Закисшая земляничина отзывала валерьянкой. Он отодвинул серебряное блюдечко и виновато улыбнулся матери.
— Кушай, Бубинька, ты так исхудал. — Она погладила его руку. — Покажи шрамик, Бубуша.
Он вяло разжал кулак.
— Не на этой — на левой, — сказала Александра Федоровна.
Он и позабыл давно, а маменька помнит. Конечно, на левой ладони. Белесая звездочка — след ранки. Это когда летал с чердака и напоролся на высохший сучок.
Он покраснел.
Все помнит маменька, все его тело знает с подробной дотошностью. Как странно устроен человек. Как зорка и слепа любовь…
— У нас в отделеньи есть паж. Его фамилия Креницын. Он перед самым моим отъездом показал свои мадригалы. Один — просто чудо! Ежели хотите, я прочитаю…
— Да, да, Бубуша, разумеется. Поэзия — давняя слабость и страсть моя.
Она откинулась в качалке; ее бледное лицо приняло выражение мечтательной истомы… И вдруг испуганно раскрыла глаза, сжала виски пальцами:
— Mon Dieu, едва не позабыла! Тетушка Мария Андревна прислала из Москвы чудного мундирного сукна! Прелестный матерьял — тонкий, легкий как пух!

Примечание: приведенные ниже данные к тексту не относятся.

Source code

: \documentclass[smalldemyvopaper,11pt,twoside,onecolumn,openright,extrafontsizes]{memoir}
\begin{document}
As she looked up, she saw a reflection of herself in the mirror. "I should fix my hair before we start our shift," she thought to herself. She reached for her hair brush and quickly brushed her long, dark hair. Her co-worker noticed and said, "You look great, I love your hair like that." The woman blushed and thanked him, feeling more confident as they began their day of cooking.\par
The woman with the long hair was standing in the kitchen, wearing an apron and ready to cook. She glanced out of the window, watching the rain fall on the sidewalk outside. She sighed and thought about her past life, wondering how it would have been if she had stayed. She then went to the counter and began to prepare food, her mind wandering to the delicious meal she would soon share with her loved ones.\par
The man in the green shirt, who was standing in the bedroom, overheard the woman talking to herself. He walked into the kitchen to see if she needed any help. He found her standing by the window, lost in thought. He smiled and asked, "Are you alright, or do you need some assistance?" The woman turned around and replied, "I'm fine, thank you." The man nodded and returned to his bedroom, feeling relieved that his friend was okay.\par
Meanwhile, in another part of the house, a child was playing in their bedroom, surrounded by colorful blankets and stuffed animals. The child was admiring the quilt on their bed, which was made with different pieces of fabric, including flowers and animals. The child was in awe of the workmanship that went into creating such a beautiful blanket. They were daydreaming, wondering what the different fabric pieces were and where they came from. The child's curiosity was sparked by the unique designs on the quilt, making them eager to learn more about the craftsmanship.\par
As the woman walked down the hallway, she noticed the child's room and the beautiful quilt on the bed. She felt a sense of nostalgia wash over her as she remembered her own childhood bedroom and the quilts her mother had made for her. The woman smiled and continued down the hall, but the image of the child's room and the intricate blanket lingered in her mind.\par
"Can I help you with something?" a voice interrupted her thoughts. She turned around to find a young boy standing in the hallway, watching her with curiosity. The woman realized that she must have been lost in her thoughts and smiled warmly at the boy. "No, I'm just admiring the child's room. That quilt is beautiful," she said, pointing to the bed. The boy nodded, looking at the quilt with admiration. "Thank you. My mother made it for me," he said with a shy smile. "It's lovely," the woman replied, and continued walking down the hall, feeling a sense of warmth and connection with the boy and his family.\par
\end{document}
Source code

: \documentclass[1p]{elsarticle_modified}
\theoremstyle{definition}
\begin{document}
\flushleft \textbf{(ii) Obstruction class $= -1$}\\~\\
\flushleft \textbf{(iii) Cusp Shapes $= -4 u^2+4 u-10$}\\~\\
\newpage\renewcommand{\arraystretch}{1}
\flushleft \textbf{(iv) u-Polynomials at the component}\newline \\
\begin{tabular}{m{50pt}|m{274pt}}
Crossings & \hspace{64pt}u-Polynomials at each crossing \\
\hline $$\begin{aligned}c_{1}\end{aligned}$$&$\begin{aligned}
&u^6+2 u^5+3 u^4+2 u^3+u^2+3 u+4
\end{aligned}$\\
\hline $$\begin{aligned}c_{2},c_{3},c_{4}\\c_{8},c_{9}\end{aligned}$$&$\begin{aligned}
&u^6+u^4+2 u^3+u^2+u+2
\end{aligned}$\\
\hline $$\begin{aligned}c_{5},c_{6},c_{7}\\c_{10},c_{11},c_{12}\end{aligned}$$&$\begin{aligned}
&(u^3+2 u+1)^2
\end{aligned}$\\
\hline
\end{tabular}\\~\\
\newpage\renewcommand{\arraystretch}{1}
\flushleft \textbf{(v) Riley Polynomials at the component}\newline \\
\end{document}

И опять кормила земляникой со сливками, и бранила за обедом повара, что паштет слишком жирен, а Бубинька не ест жирного; и жаловалась на страшную дороговизну: сахару не напастись, девки и лакеи тащат, а стоит он баснословно: спасибо, Кривцовы надумали войти в долю и купить сообща целую бочку. Так получилось дешевле: пуд обошелся всего по девяносто рублей… А после обеда, размягченно улыбаясь, гладя его руку, сказала, что маленький его роман прочла, что слог очень легок и местами даже изыскан, но об этом после. А вообще ему лучше даются французские стихи — в жанре Мильвуа, и попросила принесть из папенькиного кабинета книгу своего любимого элегика.